Whether it’s among your family, in your parish, or on Facebook, find the tribe that makes you feel like the proud, self-assured mama bear you are.
2. Take time for yourself.
Call it self-care, alone time, a break, or a quiet hour—but whatever you do, find some peaceful moments with just yourself for company. Do it daily if you can, weekly if you must, monthly at the very least. Do it for you, but do it for them, too.
Sometimes, after I first became a mom, I felt like I didn’t recognize myself. In a day packed with nursing, diaper changes, naptime battles, reciting the same adorable but very simple books over and over, and spending every waking moment ensuring the tiny person in my arms had every single need met—well, it’s easy to lose track of yourself. It’s easy to forget that you have a life and a role and an identity outside of (and complementary to!) “Mom.”
It’s easy to forget that you have a life and a role and an identity outside of (and complementary to!) “Mom.”
I find myself again in simple things like a dance party in the shower (preferably to music that, out of everyone else in the house, only I like), a trip to Main Street for shopping and coffee, a long visit to the bookstore, or a quiet read in the little lounging nook in my bedroom. Taking this break doesn’t have to be a huge hurdle; it can be easy and very restorative.
3. Find a creative (or intellectual) outlet.
Having hobbies is important. I forgot just how important it was until recently, when pursuing a little arts and crafts has started to help me remind myself of my creative side. It’s refreshing to put my mind to work in a way that’s just for me. It’s nice to really focus on something other than my full-time job, or innovative ways to trick a picky toddler into eating her vegetables.
I also find a lot of reward in reading non-fiction these days. I always enjoy fiction (and reading it is often part of my go-to activities for secret #2), but exploring some theology or biography or sociology when I have the time and energy to spare is a lot more refreshing than I realized.
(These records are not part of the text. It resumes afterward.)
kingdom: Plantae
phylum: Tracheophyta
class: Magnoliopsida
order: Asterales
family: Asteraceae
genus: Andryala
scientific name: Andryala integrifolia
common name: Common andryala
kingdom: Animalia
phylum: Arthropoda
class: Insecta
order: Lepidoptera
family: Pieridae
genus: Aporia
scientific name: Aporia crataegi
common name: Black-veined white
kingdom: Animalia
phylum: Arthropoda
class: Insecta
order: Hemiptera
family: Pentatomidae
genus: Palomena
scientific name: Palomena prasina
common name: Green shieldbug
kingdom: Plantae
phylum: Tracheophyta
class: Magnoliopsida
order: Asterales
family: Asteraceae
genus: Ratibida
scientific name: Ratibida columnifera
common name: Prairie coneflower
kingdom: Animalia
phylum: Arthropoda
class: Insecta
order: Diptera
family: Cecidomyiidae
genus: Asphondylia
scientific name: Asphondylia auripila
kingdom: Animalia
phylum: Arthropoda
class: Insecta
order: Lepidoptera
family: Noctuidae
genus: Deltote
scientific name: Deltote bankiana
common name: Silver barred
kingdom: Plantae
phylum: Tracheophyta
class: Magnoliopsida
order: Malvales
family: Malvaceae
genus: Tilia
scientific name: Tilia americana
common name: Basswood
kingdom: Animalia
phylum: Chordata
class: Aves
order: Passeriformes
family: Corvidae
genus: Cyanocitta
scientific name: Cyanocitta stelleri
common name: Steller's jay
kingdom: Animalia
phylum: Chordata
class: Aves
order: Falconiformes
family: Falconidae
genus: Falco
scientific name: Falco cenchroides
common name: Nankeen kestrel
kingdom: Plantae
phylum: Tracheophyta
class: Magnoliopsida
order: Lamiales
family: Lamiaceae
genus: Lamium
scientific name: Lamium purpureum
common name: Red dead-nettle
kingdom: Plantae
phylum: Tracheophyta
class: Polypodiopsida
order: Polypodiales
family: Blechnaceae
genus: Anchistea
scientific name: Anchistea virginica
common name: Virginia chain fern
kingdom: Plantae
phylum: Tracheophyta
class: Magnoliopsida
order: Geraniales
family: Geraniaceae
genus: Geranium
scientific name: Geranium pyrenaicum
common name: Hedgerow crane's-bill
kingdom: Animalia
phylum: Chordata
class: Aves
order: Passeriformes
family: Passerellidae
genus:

So whether you’re kinetic, academic, or both—keep doing and keep learning. It helps.
4. Allow yourself to indulge.
This one seems obvious but gets so much flack. Sometimes you need to go easy on yourself. Sometimes you need to ignore the pressure to perfect your body and habits to meet everyone else’s standards, and instead enjoy them just for yourself.
Eat a cookie. Have a glass of wine. Get some ice cream. Drink an extra cup of coffee. Make your favorite dinner instead of everyone else’s.
The definition of motherhood is giving. Everyone else gets everything in you. Sometimes, it’s okay to give something to yourself, too.
If your diet is limited, treat yourself to a little something that will brighten your day without busting your budget. Even if it’s just a bouquet of flowers or a colorful pen.
The definition of motherhood is giving. Everyone else gets everything in you. Sometimes, it’s okay to give something to yourself, too.
5. Embrace prayer in the tense moments.
Now for the hard one.
I can talk about “me time” and quiet moments and Facebooking and treats all I want. Those things are simple (even if some of them take temperance and planning).
In my experience, the one that takes real discipline is prayer. Because prayer during those quiet moments can help, but for me, it isn’t where prayer can make the most impact.
The prayers that change the course of a day are the ones I manage to pause and utter in the toughest moments. Even if they’re just tiny mantras, those brief and humble appeals to God are the ones that can ground me. It can be hard to break a cyclone of negative thinking, set aside mounting tension, or let go of anger and force myself to practice a little patience. But when you can muscle it, it can make all the difference.